For one thing, “smaller” families of one or two children are actually a rarity here. At the girls’ school in Beaune three children certainly seems to be the most popular choice, but families of four (like my friend Charlotte since Mahault’s birth three weeks ago), five, and even six are not uncommon. Granted, their school is a private Catholic school and I have noticed that the biggest families also tend to be the more Church-going ones (and last I heard the Vatican still hadn’t revised it’s no-birth-control stance). Nevertheless, having lots of children is considered a perfectly normal life choice in France, Catholic or not.
Another thing that struck me early on is the fact that most of these families of three or more are not rolling in piles of euros or squads of hired nannies. Like Franck and I, they are a far cry from poverty, but let’s just say they don’t have all their ducks lined up in a row – the perfect house, the steady job, the sanity – before they decide to add to their brood.
Children are widely considered as the most precious thing a person can have here in France, much more so than a high-flying job, or money, or the talent and drive to be a champion marathon runner… It is a very different concept of “wealth” and as such no material reason (such as the fact that our glow-worm might have to spend his / her first year sleeping in an open drawer in our bedroom) is viewed as a good reason to put off having a much-desired child.
Maybe it comes from the utter disdain the french have for being logical. They simply don’t see waiting until a more “reasonable” time to have a child as being more important than their emotional need to have one.

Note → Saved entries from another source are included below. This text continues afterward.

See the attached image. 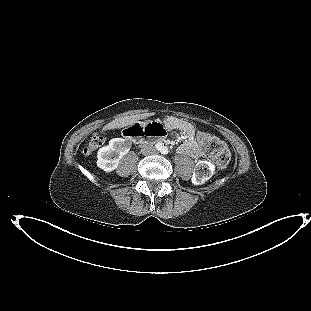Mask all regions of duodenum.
<instances>
[{
	"label": "duodenum",
	"mask_w": 311,
	"mask_h": 311,
	"mask_svg": "<svg viewBox=\"0 0 311 311\" xmlns=\"http://www.w3.org/2000/svg\"><path fill=\"white\" fill-rule=\"evenodd\" d=\"M125 135L129 138L130 141H132L135 144H140L146 140H149L150 138L154 140H161L160 136H158L154 129H143V128H138V129H130L128 133ZM144 137H147L146 139H143Z\"/></svg>",
	"instance_id": "obj_1"
}]
</instances>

And unlike the US which is always banging on about its “family values” but last I heard only gives a measly six weeks maternity leave, the French state puts its money where its mouth is. Although most of the financial benefits of having three or more children apply more to salaried employees rather than entrepreneurial types like myself, they are substantial.
Women who stop work entirely to bring up their third child are entitled to 6 months paid maternity leave, and then three years of roughly 750 Euros a month from the government as pay (non-taxable too) for bringing up their children. These policies create an atmosphere where having and bringing up children is something that is concretely valued by society and remunerated as such.
So when I realized several months ago that I was still wanting a third child and that my broodiness wasn’t going away any time soon, I was surrounded in essence by people and a culture that said, “Bien sur – go for it!”
So I did. And from the moment I found out I was pregnant it was like a missing piece of my life had finally fallen into place. Vive la France.